No recommendation
No news or research item is a personal recommendation to deal. Hargreaves Lansdown may not share ShareCast's (powered by Digital Look) views.
(Sharecast News) - Friday looks set to mark a quiet end to the week, with little in the way of macroeconomic or corporate news due.
Scheduled for release after the close of US markets on Thursday, first-quarter earnings from Netflix are likely to be in focus in Europe.
Matt Britzman, senior equity analyst at Hargreaves Lansdown, said the streaming giant was heading into results with shares having rebounded after withdrawing from the race to buy Warner Bros.
"Discovery, shifting investor focus back to the organic growth story in 2026. Recent price hikes were largely anticipated and should keep revenue trending towards expectations, with a shot at beating them in the near term. But margin remains a separate question, especially with investment in content set to ramp up again.
"Engagement also appears to have stagnated somewhat, raising questions about how much incremental growth recent pricing actions can realistically unlock without reigniting churn. Investors will be keen to hear whether management sees scope for further large-scale acquisition activity on the horizon, or if the focus remains firmly on building out existing content pipelines."
Britzman said the results will "hopefully offer a steer on how management plans to balance growth ambitions with profitability from here".
Kathleen Brooks, research director at XTB, said analysts expect year-on-year earnings growth of 15% and revenues of about $12.05bn, with profits expected to be $2.55bn.
"Analysts are upbeat coming into this earnings report after it pulled out of the deal to buy Warner Bros earlier this year," she said.
"The outlook is of interest to the market as it could lay out what Netflix will do instead of acquiring Warner.
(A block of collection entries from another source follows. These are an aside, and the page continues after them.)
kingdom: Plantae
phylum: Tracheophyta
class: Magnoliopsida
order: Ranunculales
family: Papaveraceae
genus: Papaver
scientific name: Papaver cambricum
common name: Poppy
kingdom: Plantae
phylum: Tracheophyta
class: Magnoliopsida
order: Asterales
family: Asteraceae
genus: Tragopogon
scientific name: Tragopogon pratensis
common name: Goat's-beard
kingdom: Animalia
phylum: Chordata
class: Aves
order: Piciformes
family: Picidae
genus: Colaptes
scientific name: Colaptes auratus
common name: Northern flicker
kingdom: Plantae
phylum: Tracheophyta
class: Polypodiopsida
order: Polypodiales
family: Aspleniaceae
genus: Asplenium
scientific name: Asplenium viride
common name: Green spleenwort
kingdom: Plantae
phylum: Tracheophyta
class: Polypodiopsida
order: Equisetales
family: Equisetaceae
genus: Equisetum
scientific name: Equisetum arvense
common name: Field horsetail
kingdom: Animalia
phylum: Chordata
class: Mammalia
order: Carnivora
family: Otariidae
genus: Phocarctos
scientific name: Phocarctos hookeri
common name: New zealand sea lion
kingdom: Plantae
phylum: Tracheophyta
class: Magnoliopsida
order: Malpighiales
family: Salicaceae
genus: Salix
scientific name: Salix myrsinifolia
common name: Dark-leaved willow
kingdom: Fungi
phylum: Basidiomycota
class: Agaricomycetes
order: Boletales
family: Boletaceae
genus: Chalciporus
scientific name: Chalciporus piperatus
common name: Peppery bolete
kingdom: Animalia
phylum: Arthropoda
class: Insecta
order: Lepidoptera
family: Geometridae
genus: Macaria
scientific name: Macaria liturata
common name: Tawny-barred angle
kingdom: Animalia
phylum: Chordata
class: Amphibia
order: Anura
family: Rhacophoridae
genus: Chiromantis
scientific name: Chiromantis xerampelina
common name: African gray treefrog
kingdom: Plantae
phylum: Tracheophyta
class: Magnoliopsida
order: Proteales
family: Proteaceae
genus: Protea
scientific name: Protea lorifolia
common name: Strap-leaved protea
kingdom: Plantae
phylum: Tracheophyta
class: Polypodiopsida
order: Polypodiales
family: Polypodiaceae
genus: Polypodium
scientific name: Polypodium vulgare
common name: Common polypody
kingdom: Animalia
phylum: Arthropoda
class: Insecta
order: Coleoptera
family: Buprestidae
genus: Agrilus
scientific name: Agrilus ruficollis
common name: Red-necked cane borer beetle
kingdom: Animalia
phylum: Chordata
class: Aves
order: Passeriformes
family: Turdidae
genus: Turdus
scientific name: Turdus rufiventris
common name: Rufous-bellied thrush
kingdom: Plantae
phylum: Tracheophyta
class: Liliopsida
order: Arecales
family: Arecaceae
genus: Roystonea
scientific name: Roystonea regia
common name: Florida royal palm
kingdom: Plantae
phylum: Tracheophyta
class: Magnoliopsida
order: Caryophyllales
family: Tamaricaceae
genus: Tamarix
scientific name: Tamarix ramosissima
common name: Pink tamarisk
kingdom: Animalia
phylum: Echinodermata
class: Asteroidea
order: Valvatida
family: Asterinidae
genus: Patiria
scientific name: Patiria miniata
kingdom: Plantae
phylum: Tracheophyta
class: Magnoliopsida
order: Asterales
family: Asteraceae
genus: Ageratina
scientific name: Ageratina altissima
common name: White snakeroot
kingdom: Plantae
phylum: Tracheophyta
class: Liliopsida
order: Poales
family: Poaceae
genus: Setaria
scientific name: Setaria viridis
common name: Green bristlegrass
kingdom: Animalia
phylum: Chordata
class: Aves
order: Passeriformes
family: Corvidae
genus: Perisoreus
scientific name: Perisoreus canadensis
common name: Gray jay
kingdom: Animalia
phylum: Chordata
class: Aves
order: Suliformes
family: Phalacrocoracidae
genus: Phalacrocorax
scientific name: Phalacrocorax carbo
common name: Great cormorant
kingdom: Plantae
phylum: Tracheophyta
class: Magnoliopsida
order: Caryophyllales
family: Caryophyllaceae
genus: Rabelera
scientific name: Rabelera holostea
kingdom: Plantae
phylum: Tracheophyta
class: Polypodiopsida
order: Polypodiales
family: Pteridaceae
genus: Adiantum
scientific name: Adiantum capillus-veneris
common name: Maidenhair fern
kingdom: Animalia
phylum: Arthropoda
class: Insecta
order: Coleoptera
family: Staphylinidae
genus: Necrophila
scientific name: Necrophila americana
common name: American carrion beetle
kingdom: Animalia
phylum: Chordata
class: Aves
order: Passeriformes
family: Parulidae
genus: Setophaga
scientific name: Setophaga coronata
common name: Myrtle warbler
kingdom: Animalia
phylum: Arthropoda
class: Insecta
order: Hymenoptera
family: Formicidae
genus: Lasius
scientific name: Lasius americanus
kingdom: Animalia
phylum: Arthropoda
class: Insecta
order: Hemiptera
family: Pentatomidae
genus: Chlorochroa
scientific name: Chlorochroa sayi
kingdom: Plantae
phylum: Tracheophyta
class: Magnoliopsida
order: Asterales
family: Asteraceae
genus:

Analysts expect Netflix to lay out a roadmap of content creation and acquisition, which is required to keep subscriber growth robust. More live entertainment, gaming and user content is also expected. There is also anticipation that Netflix may boost shareholder returns now that it won't be using free cash flow to buy Warner. Share buybacks and dividends are in focus.
"If Netflix fails to deliver on this then their share price may take a knock. It has outperformed the overall market during the Middle East conflict and is up 5%, however, its share price has fallen after its last three earnings reports."
Elsewhere, Swedish networking and communications company Ericsson is slated to report first-quarter numbers.